As 2020 comes to an end, Deep learning turns out to be the most coveted jargon of this decade. Though the core foundations of deep learning have been led many years ago, with papers related to neural networks and LSTM architectures being published since late 80s, dots didn’t seem to connect practically till the early years of this decade. This revolution really began with 2012, AlexNet paper that proposed a multi-layer neural network architecture with operations like convolutions and max-polling to classify images in the ImageNet Dataset. Before we talk about AlexNet let’s briefly discuss the ImageNet Dataset. This dataset was created from efforts led by Fei Fei Lee and her colleagues at Stanford. The aim was to create a large scale fully labelled and annotated image classification dataset with classes derived from the WordNet. This large scale dataset is what has predominantly enabled researchers to design deep learning architectures that could define a new state-of-art year after year, surpassing the human performance benchmarks as well. Before AlexNet in 2012, most neural networks architectures were only good enough to classify smaller simpler datasets like MNIST. But what made AlexNet exceptionally successful, all we know is that the foundation’s concepts were already available since years. Two factors answer this question, firstly the availability of large scale datasets for training like ImageNet and CIFAR and secondly, the availability of GPU based compute resources. Training deep neural nets takes a lot of compute power, let alone the case of large datasets like ImageNet. Training on traditional CPUs previously took a lot of time, making neural networks not the best choice for the Image Classification models. AlexNet changed this by utilizing GPU based computation that just started to become more powerful at that time, along with distributed computing and parallelization. AlexNet’s architecture had many other facets that are till date an inherent part of many deep learning architectures, this includes ReLU activation function, Max-Pooling operations etc.

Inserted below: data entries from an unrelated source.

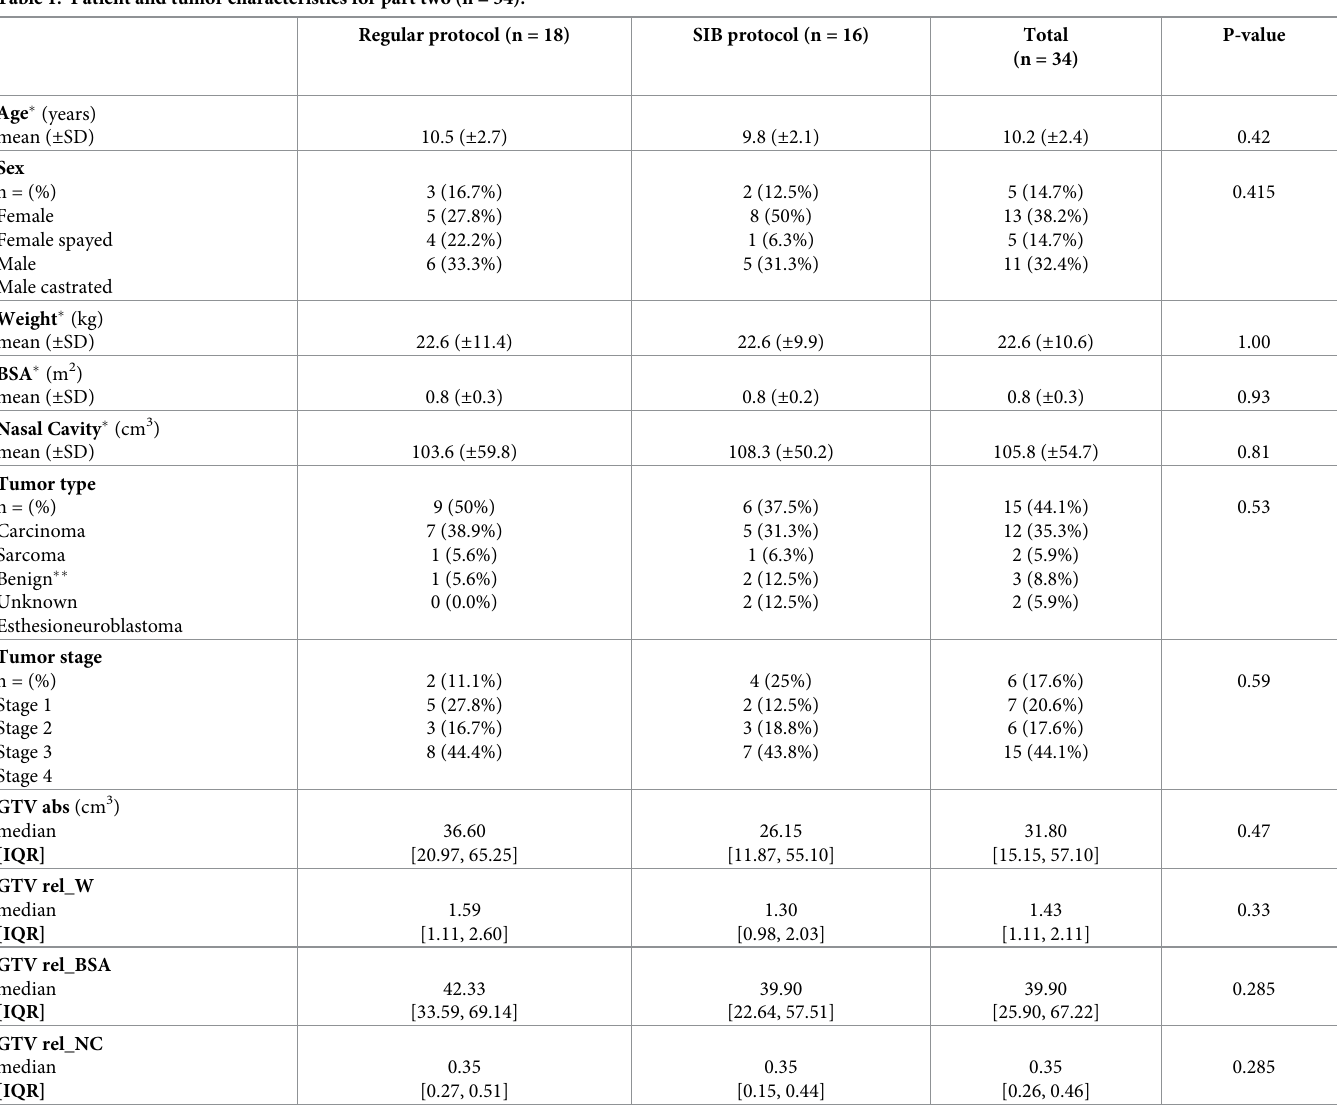
Table 1. Patient and tumor characteristics for part two (n =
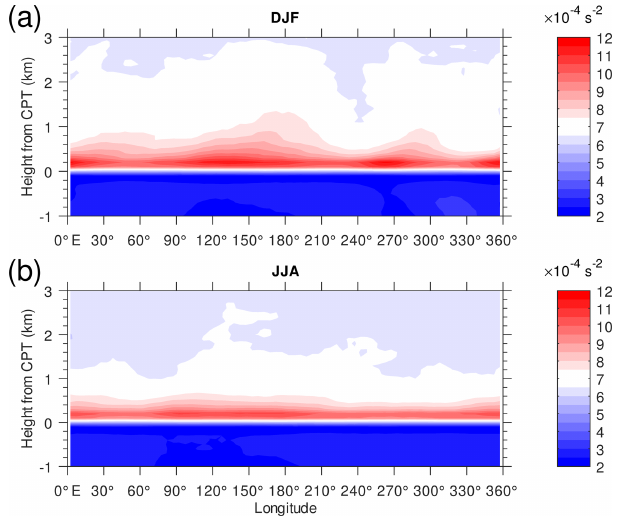
Figure 4. Height–longitude cross sections of the mean N 2 over 10 ◦ S–10 ◦ N latitude relative to the CPT location in the vertical for (a) DJF and (b) JJA. Color contour interval is 0 . 5 × 10 − 4 s − 2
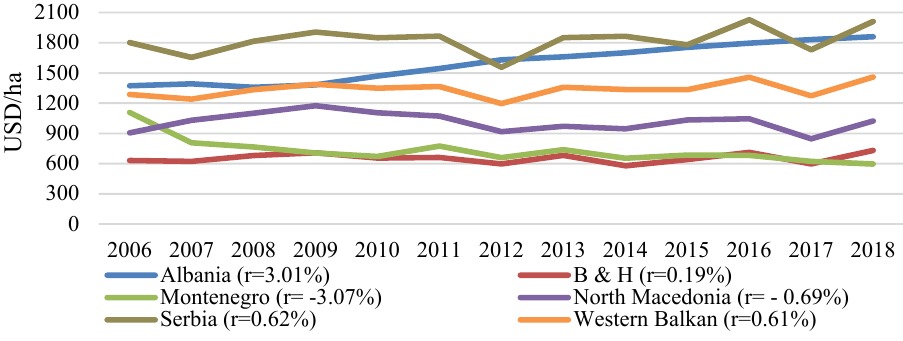
Figure 1. Land productivity in Western Balkans countries. Source: own research on basis of FAOSTAT.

Left to right — Yann Lecun, Geoffrey Hinton, Yoshua Benjio (winners of ACM Turing award), Andrew Ng (Image credits — https://file.elecfans.com/web1/M00/8C/FD/pIYBAFydcIeAUXD4AABwS0xSOdQ529.jpg)

Researchers like Geoffrey Hinton, Yann Lecun, Andrew Ng, Yoshua Bengio, Ian Goodfellow, David Silver and many more are today leading the research at different fronts of deep learning. Deep Learning is playing its role in almost all domains of AI, from computer vision, Natural Language Processing, Multi-agent learning, recommendation systems etc. Deep learning is powering everything from the face unlock of your phone to the Netflix show recommendation you get. If you are interested in studying deep learning, Ian Goodfellow’s book is the best place to go, but if you are just interested in just staying updated and listening to people who are creating bang in this field, I would highly recommend the Lex Fridman podcast.

I might continue this article at some point, and will try to make it comprehensive yet recapitulating. Till then Adiós, hasta la próxima!